As sugestões de mudanças incluem proibição de propaganda irregular no ambiente de trabalho, para proteger a liberdade de escolha dos trabalhadores, além de regras sobre impulsionamento de conteúdo. O objetivo é evitar que candidatos com mais recursos tenham vantagem.
Também foi sugerida uma fiscalização rigorosa, pelas plataformas digitais, com informações detalhadas sobre quem pagou, o valor gasto e o público alcançado com os anúncios na internet.
Os debates promovidos pelo TSE resultaram ainda em pedidos de ajustes na resolução sobre ilícitos eleitorais, visando ampliar as exceções à vedação de publicidade em sites e redes sociais de órgãos públicos.
Uma das propostas trata do transporte para eleitores com deficiência ou mobilidade reduzida no dia de votação. O programa Cada Voto Importa pode oferecer transporte especial nas eleições a quem necessitar.
Inteligência artificial
Em relação à inteligência artificial, apesar de o TSE ter aprovado 12 resoluções específicas sobre o tema em 2024, uma sugestão analisada é uma multa de até R$ 30.000 em casos de uso de conteúdo fabricado ou manipulado por IA.
Barretta alerta que o cuidado deve ser máximo, já que o emprego da tecnologia pode interferir no ambiente eleitoral e até influenciar, de forma indireta, o resultado de uma eleição.

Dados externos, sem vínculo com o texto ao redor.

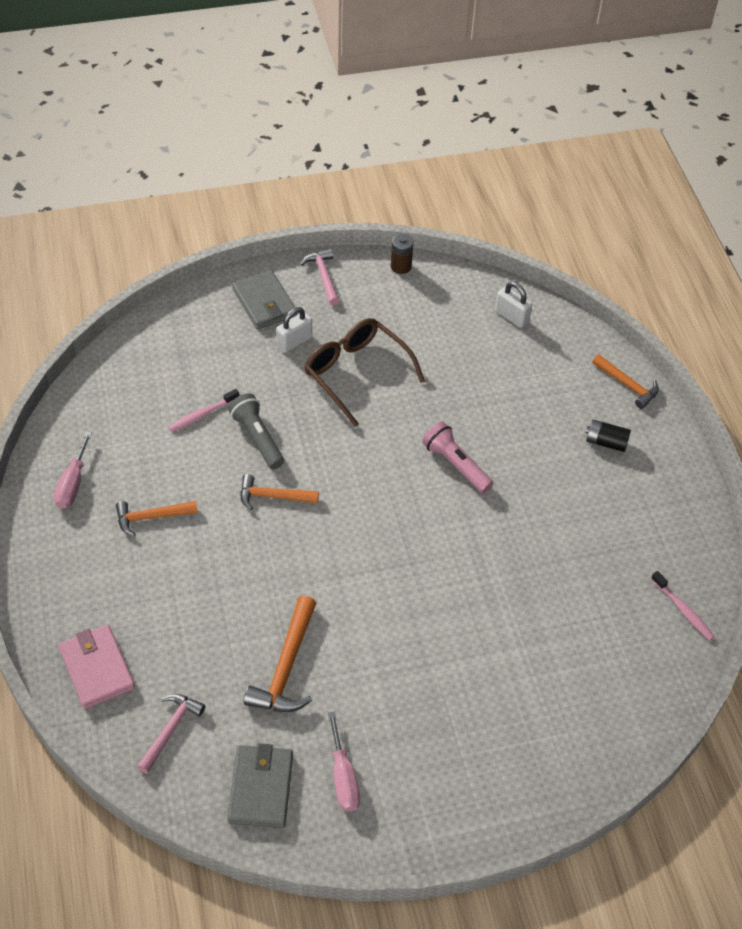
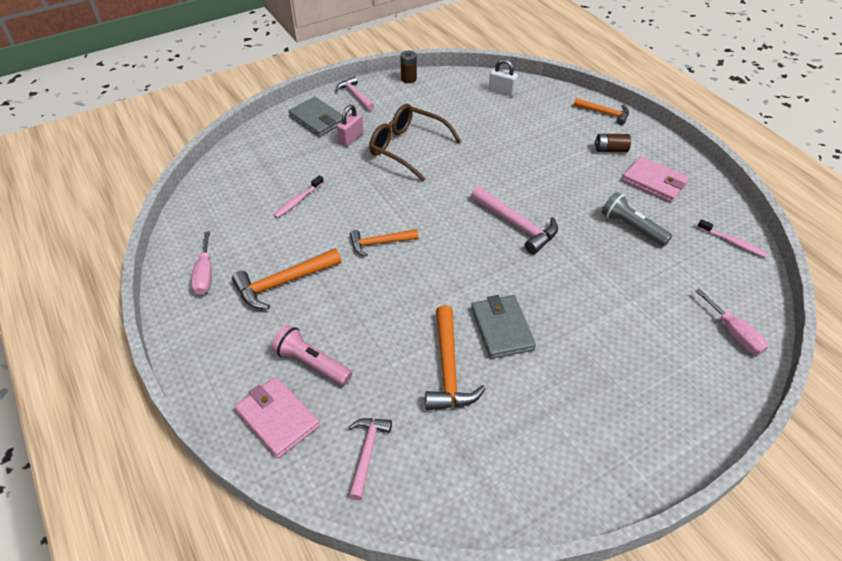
camera: 15 degrees left, 5 degrees down
orange hammer [116,501,198,536] -> orange hammer [232,249,341,309], size x1.51
grey wallet [227,743,293,828] -> grey wallet moved to [471,295,536,359]
grey flashlight [228,393,284,469] -> grey flashlight moved to [602,192,672,246]
white padlock [276,307,312,353] -> pink padlock [337,105,364,147]
pink screwdriver [328,712,360,812] -> pink screwdriver moved to [695,289,768,355]
pink flashlight [422,422,493,493] -> pink flashlight moved to [272,324,352,385]
black battery [585,419,631,452] -> brown battery [595,134,631,152]
none -> pink hammer [471,186,558,254]
none -> pink wallet [622,156,689,203]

“Ferramentas de IA permitem produzir conteúdos altamente personalizados, automatizar campanhas digitais e segmentar eleitores com grande precisão, o que pode aumentar a capacidade de convencimento e mobilização”, avalia.
“Além disso, a criação de deepfakes, áudios sintéticos e narrativas manipuladas pode afetar a percepção pública sobre candidatos ou sobre a própria integridade do processo eleitoral, especialmente se difundidos em larga escala e em momentos estratégicos”, completa o advogado.